Renowned for its late-night TV commercials touting “in-saaane” prices, “Crazy Eddie” began as a family-run skimming operation. It stole sales tax money, manipulated inventories, filed false insurance claims and paid employees off the books.
Thriving on ill-gotten gains, it expanded to more than 40 stores in four states with reported annual sales of more than $300 million (or so they say).
Antar shipped millions in skimmed loot to banks in Israel. But he eventually realized he could make more money by selling stock to the public. To accomplish this, he needed to cook the books, and he put his accountant cousin, Sam Antar, in the kitchen.
“I was trained to be a criminal since I was 14 years old,” Sam Antar said in an interview. “I went to college for the purpose of being a better criminal. My cousin Eddie paid for my education. I did it. I loved it.”
Why?
“Money, greed, power, stature, family loyalty and just for the fun of doing it,” said Sam Antar, who offers an insider’s description of the fraud on his website.

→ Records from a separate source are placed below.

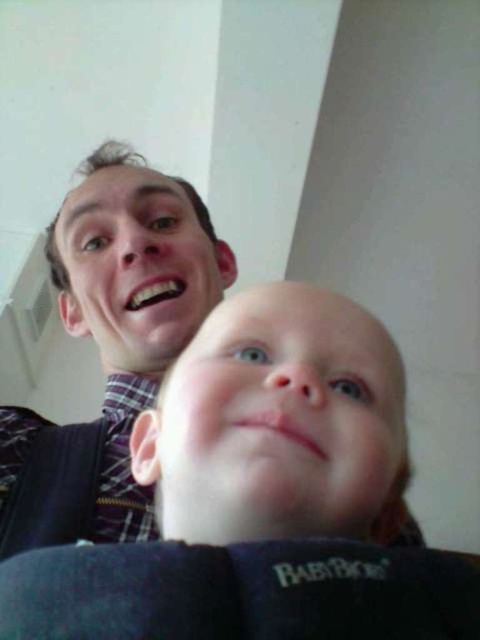
Question: Which point is farther to the camera?

Choices:
 (A) matte plaid shirt at upper left
 (B) smooth skin baby at center

Answer: (A)

Question: Which point appears closest to the camera in this image?

Choices:
 (A) (122, 493)
 (B) (273, 388)

Answer: (B)

Question: Is smooth skin baby at center wider than matte plaid shirt at upper left?

Choices:
 (A) yes
 (B) no

Answer: (B)

Question: In this image, where is smooth skin baby at center located relative to matte plaid shirt at upper left?

Choices:
 (A) above
 (B) below

Answer: (B)

Question: Is smooth skin baby at center bigger than matte plaid shirt at upper left?

Choices:
 (A) yes
 (B) no

Answer: (B)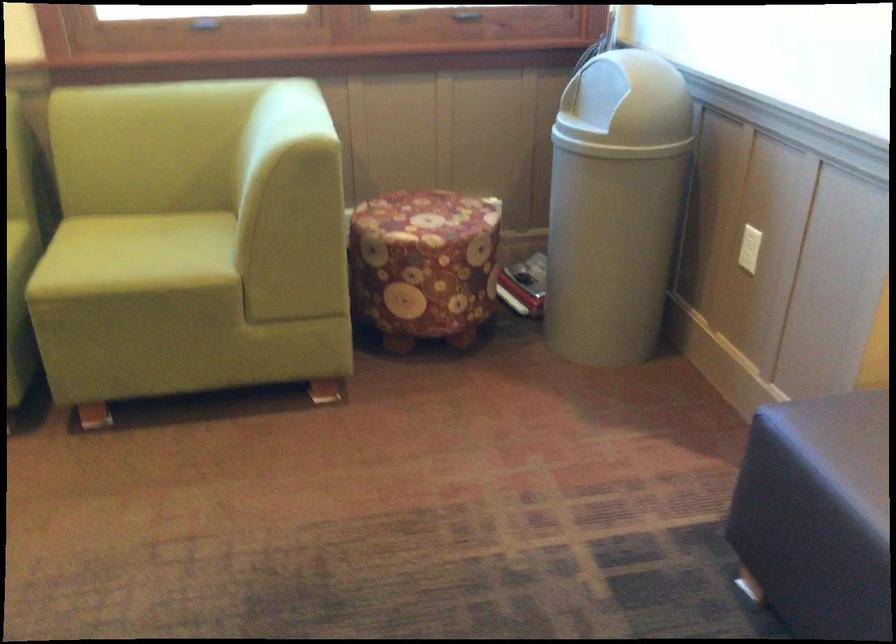
What are the coordinates of `patterned round ottoman` in the screenshot? It's located at (414, 207).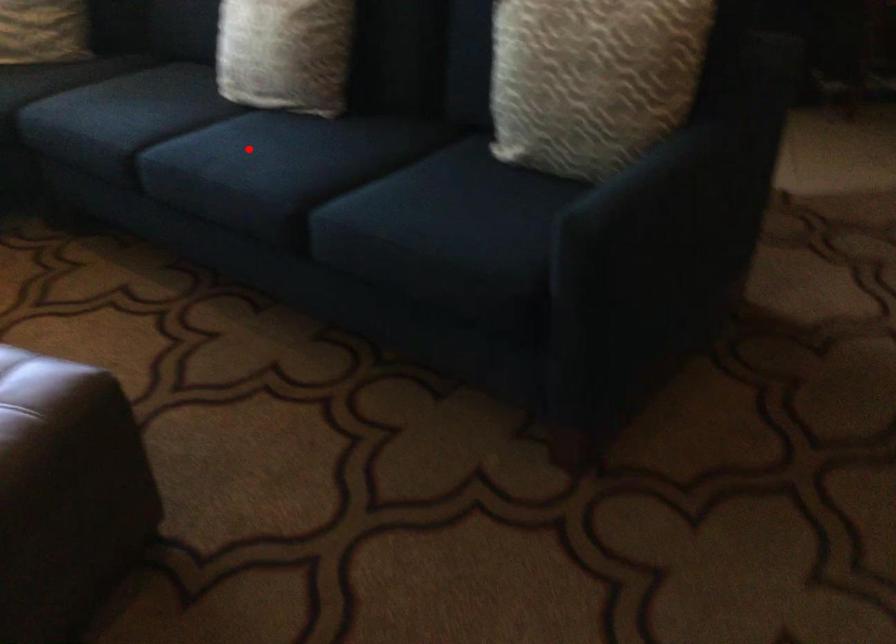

In the years before its initial public stock offering, Crazy Eddie slowly reduced its skimming operations, making it appear to future shareholders that profits were exploding. After its IPO launched in 1984, its stock soared from $8 to $72. Months later, the company imploded under the weight of its Byzantine accounting frauds.
It was liquidated following a 1989 bankruptcy filing.
Eddie Antar took off for Israel and dodged justice for years, but he finally received an eight-year prison sentence in 1997. He was released in 1999 and died in 2016 at the age of 68.
Sam Antar avoided a prison sentence by cooperating with prosecutors, but he once said he has never found redemption.
“There is no redemption,” he said. “Redemption is for you, the noncriminal, who believes that human beings are capable of wonderful things.”